Gannett Co. Inc.'s Cincinnati Enquirer managed to win just 31 awards. In other words, the Post is flat on its back, barely with a pulse, poised for certain doom. Yet, its death rattle is still a voice judged superior to that of the Enquirer, a larger paper with a stodgy reputation. The Enquirer's product may not be the best in the marketplace. But it does own the better time slot with AM delivery, a huge advantage. Afternoon newspapers such as the Post are nearly extinct in North America.

Here is the Post's list of winners And here is the Enquirer's list of winners. True to their rivalry, neither newspaper saw fit to mention the other's prize-winning work.

One final note: Powel Crosley Jr. and his brother, Lewis, were inducted into the Cincinnati Journalism Hall of Fame. The brothers started WLW-AM and largely invented broadcast journalism in 1922 when the station covered a fire on the Ohio riverfront and scooped the newspapers. That event instantly demonstrated both the potential and power of the new medium. The brothers were also pioneers in broadcasting baseball and did live play-by-play of the Reds. They gave the Voice of America its start during World War II.

The Crosley brothers are long gone from this world, but they might have noticed that the journalists who gathered in Cincinnati to hand out kudos paid no heed to the pioneering that is being done on the Internet via blogs, a form that is equally innovative and fresh as broadcasting in the 1920s. Rusty McClure, a descendant of the Crosley's who spoke at the banquet, said they "saw a change happening" and dived in as innovators.

"Radio journalism didn't exist back then. So they just made it up."

Few, if any, of the journalists in the room listening seem to have much interest in the new form. They don't appear willing to bring it to life, to attend and aid the birthing process, to just make it happen.

Wednesday, February 14, 2007

Romney's '08 Republican Ramble: ReWriting History?

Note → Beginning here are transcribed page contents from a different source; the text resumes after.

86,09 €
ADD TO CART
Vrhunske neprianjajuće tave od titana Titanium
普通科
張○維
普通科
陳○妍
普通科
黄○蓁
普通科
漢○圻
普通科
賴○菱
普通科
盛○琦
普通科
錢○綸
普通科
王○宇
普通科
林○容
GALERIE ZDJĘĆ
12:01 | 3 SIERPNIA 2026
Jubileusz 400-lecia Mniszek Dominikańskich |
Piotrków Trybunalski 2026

CINCINNATI (TDB) -- When Mitt Romney jumped into the Republican presidential contest, he tried to get some mileage out his dad's role in the U.S. automobile industry. He recalled that George Romney, the former Michigan governor who ran American Motors, pioneered the concept of high-mileage cars. That statement is not quite correct, a bit shifty like saying a little old lady only drove this baby on Sundays.

Still, it was not a total "Would you buy a used car from this man?" blunder. But one has to wonder: How could Romney be so in error about the history of the U.S. automobile industry, an industry he grew up in?

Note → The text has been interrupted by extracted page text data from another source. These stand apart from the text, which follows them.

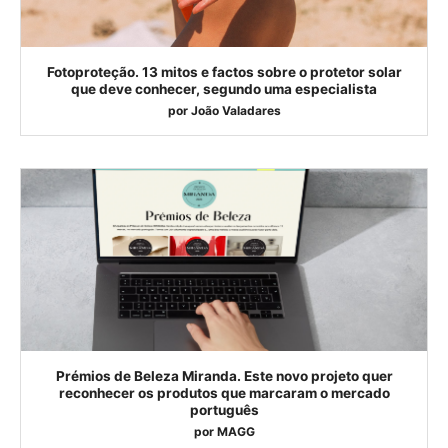
Fotoproteção. 13 mitos e factos sobre o protetor solar
que deve conhecer, segundo uma especialista
por
João Valadares
Prémios de Beleza Miranda. Este novo projeto quer
reconhecer os produtos que marcaram o mercado
português
por
MAGG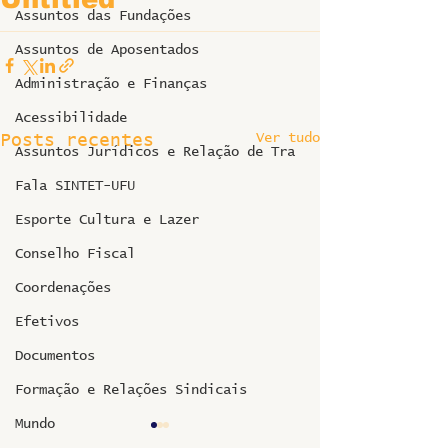
Assuntos das Fundações
Assuntos de Aposentados
Administração e Finanças
Acessibilidade
Ver tudo
Posts recentes
Assuntos Jurídicos e Relação de Tra
Fala SINTET-UFU
Esporte Cultura e Lazer
Conselho Fiscal
Coordenações
Efetivos
Documentos
Formação e Relações Sindicais
Mundo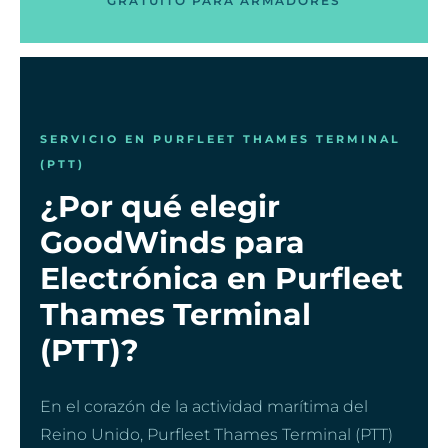
GRATUITO PARA ARMADORES
SERVICIO EN PURFLEET THAMES TERMINAL
(PTT)
¿Por qué elegir
GoodWinds para
Electrónica en Purfleet
Thames Terminal
(PTT)?
En el corazón de la actividad marítima del
Reino Unido, Purfleet Thames Terminal (PTT)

Here's what the candidate said in his speech upon entering the '08 GOP contest: "The Rambler automobile he [George Romney] championed was the first American car designed and marketed for economy and mileage. He dubbed it a compact car, a car that would slay the gas-guzzling dinosaurs. It transformed the industry."

But historians know that Powel Crosley, an Ohioan who once owned the Cincinnati Reds and became wealthy manufacturing radios in the early 20th Century, was way ahead of George Romney. The Crosley Automobile Co. started building small, lightweight cars in the late 1930s and they cost less than $400. The mileage: Reportedly anywhere from 35 mpg to 50 mpg. Although never wildly popular, the cars were said to be in demand during World War II when gasoline was rationed.

The Crosley never caught on and the company ceased production around 1952. Americans loved bigger vehicles, as George Romney himself learned at American Motors, a company eventually swallowed up by a financially healthier Chrysler Corp. Crosley built less than 100,000 cars.

A collectors' Web site is HERE and there is plenty more available on this INDIANA HISTORY portal that describes the sad fate of the nation's first economy cars. Crosley tried to sell the vehicles through department stores like Macy's. And there are those who suggest he was copying the Volkswagen, which was growing popular in Germany as a mass-produced form of cheap transportation.

Mitt Romney's presidential announcement says George Romney used to teach him about automotive history. "Dad and I loved cars. Most kids read the sports box scores. Dad and I read Automotive News. We came here together, him teaching me about cars that we built before my time."

Wonder how he missed the lesson about the Crosley?